The full listing, reproduced exactly, is what the response must contain.
*** Begin section ***
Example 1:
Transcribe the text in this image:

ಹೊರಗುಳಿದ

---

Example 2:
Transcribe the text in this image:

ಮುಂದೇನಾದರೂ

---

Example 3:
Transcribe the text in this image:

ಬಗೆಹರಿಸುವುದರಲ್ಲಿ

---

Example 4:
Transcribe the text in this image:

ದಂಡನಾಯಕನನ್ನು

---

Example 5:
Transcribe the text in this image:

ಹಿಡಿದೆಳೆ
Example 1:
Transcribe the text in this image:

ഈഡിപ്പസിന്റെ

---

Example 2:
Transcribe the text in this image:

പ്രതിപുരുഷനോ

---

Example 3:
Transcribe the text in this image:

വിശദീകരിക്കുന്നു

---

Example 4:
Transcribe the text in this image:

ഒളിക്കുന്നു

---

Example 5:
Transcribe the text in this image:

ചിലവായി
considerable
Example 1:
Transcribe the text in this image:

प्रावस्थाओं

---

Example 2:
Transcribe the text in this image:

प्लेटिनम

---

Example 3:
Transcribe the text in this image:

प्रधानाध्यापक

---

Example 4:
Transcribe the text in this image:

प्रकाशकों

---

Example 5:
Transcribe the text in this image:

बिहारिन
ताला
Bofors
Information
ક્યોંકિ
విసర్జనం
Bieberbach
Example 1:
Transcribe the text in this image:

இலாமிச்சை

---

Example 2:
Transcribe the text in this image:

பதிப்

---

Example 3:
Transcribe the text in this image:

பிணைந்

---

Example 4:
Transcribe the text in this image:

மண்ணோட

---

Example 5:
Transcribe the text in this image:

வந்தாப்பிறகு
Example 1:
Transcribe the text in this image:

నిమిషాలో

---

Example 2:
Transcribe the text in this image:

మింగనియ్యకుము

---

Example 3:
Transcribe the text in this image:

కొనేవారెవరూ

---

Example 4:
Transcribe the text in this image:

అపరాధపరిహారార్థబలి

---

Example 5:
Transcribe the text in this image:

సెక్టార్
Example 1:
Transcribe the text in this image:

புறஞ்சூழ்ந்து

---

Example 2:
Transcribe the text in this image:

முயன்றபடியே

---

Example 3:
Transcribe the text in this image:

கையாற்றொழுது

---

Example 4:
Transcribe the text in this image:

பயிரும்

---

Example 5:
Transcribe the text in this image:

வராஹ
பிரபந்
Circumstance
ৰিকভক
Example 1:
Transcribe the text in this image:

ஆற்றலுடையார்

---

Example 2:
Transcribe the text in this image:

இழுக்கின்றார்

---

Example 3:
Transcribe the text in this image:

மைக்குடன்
*** End section ***
ANSWER SPACE.
Example 1:
Transcribe the text in this image:

ಹೊರಗುಳಿದ

---

Example 2:
Transcribe the text in this image:

ಮುಂದೇನಾದರೂ

---

Example 3:
Transcribe the text in this image:

ಬಗೆಹರಿಸುವುದರಲ್ಲಿ

---

Example 4:
Transcribe the text in this image:

ದಂಡನಾಯಕನನ್ನು

---

Example 5:
Transcribe the text in this image:

ಹಿಡಿದೆಳೆ
Example 1:
Transcribe the text in this image:

ഈഡിപ്പസിന്റെ

---

Example 2:
Transcribe the text in this image:

പ്രതിപുരുഷനോ

---

Example 3:
Transcribe the text in this image:

വിശദീകരിക്കുന്നു

---

Example 4:
Transcribe the text in this image:

ഒളിക്കുന്നു

---

Example 5:
Transcribe the text in this image:

ചിലവായി
considerable
Example 1:
Transcribe the text in this image:

प्रावस्थाओं

---

Example 2:
Transcribe the text in this image:

प्लेटिनम

---

Example 3:
Transcribe the text in this image:

प्रधानाध्यापक

---

Example 4:
Transcribe the text in this image:

प्रकाशकों

---

Example 5:
Transcribe the text in this image:

बिहारिन
ताला
Bofors
Information
ક્યોંકિ
విసర్జనం
Bieberbach
Example 1:
Transcribe the text in this image:

இலாமிச்சை

---

Example 2:
Transcribe the text in this image:

பதிப்

---

Example 3:
Transcribe the text in this image:

பிணைந்

---

Example 4:
Transcribe the text in this image:

மண்ணோட

---

Example 5:
Transcribe the text in this image:

வந்தாப்பிறகு
Example 1:
Transcribe the text in this image:

నిమిషాలో

---

Example 2:
Transcribe the text in this image:

మింగనియ్యకుము

---

Example 3:
Transcribe the text in this image:

కొనేవారెవరూ

---

Example 4:
Transcribe the text in this image:

అపరాధపరిహారార్థబలి

---

Example 5:
Transcribe the text in this image:

సెక్టార్
Example 1:
Transcribe the text in this image:

புறஞ்சூழ்ந்து

---

Example 2:
Transcribe the text in this image:

முயன்றபடியே

---

Example 3:
Transcribe the text in this image:

கையாற்றொழுது

---

Example 4:
Transcribe the text in this image:

பயிரும்

---

Example 5:
Transcribe the text in this image:

வராஹ
பிரபந்
Circumstance
ৰিকভক
Example 1:
Transcribe the text in this image:

ஆற்றலுடையார்

---

Example 2:
Transcribe the text in this image:

இழுக்கின்றார்

---

Example 3:
Transcribe the text in this image:

மைக்குடன்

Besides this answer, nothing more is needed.